Sarah Francisco first came face to face with the aftermath of clear cutting when she was a kid at a summer camp in the George Washington National Forest. On a hike, she came across a swath of what had once been woods. “The forest was gone, and there was just this tumbled array of logs and logging slash,” she said. “You couldn’t even really walk through the clear cut. You had to climb over everything.” At the time, she said, it might not have registered to her younger self as a watershed moment. “But it was this new piece of information to me about our forest.”

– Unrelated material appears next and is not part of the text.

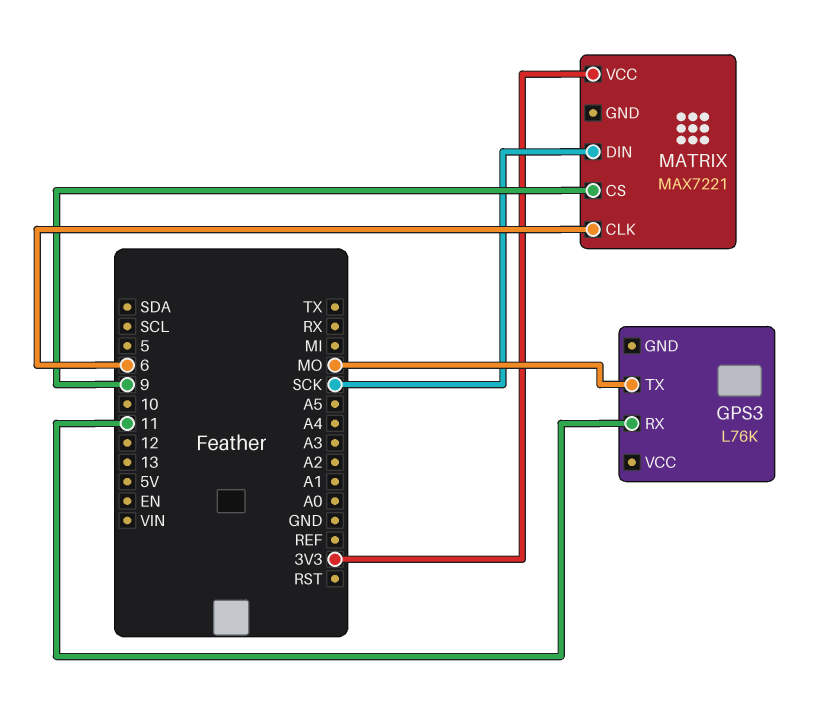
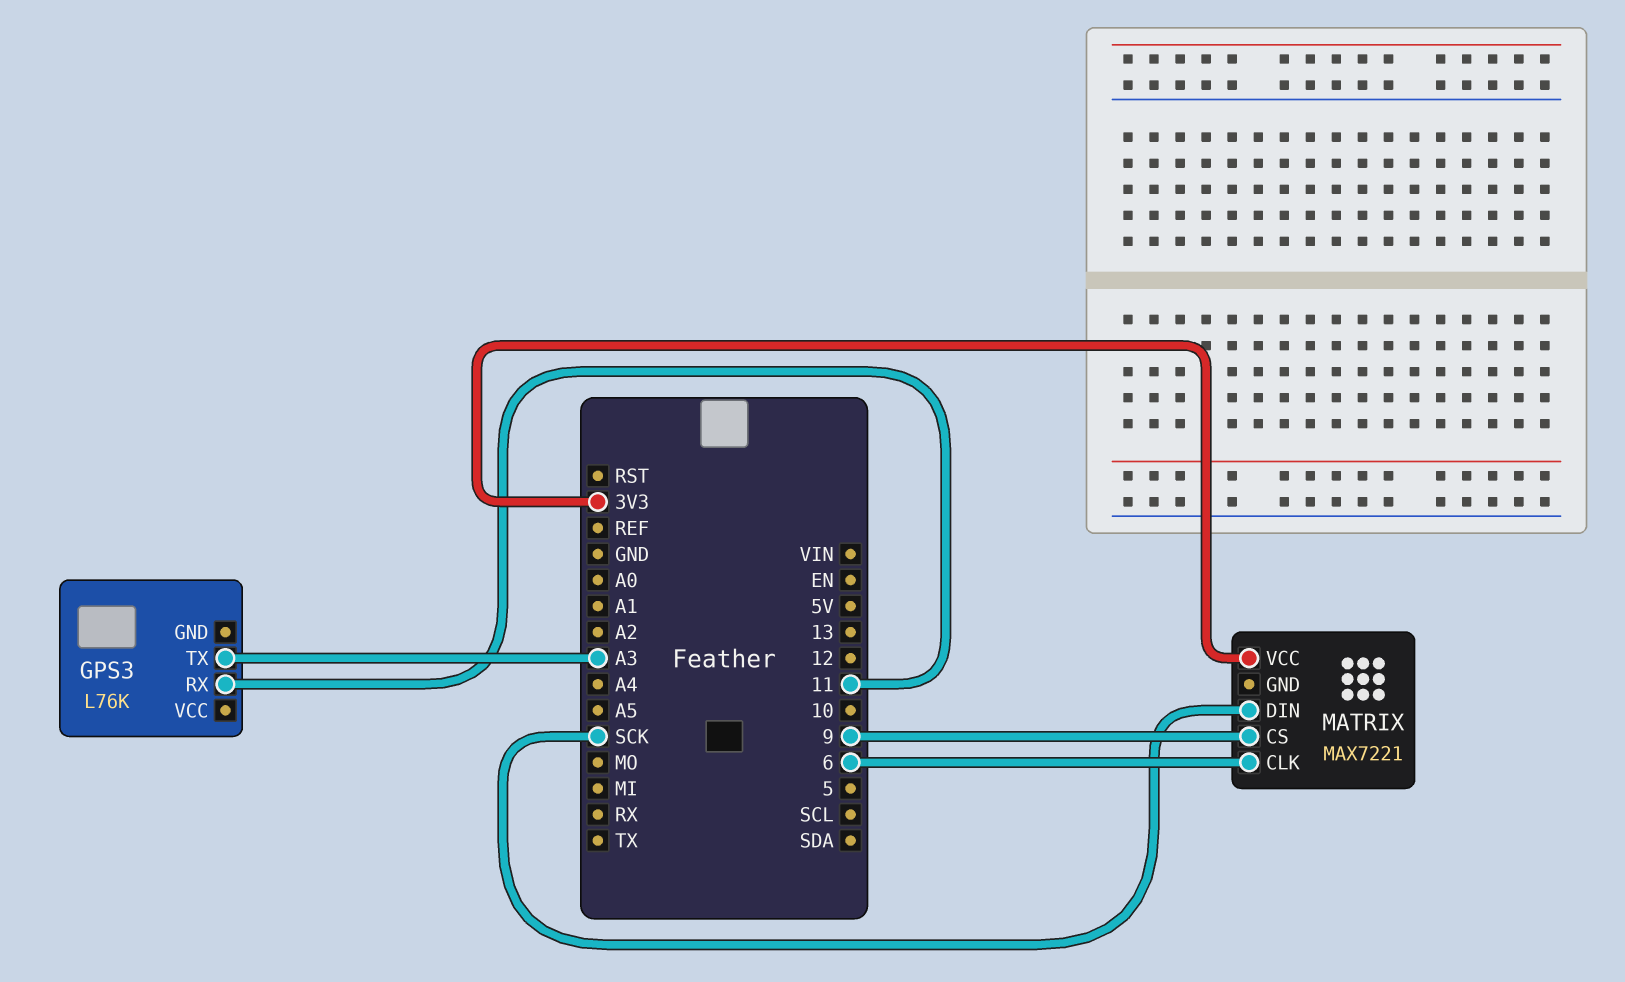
GPS3 pin TX: MO -> A3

Some two decades later, Francisco, 33, is a senior attorney at the Southern Environmental Law Center in Charlottesville, and leads SELC’s national forests and parks program, working with other outside groups to advocate to the U.S. Forest Service to improve management and protect publicly held lands. That includes the forest where she first saw what indiscriminate logging could do. In the last few years, much of her work has focused on the George Washington, the million-acre forest now at a turning point as the Forest Service prepares to release a new management plan that will determine how it’s accessed and used for the next 15 years.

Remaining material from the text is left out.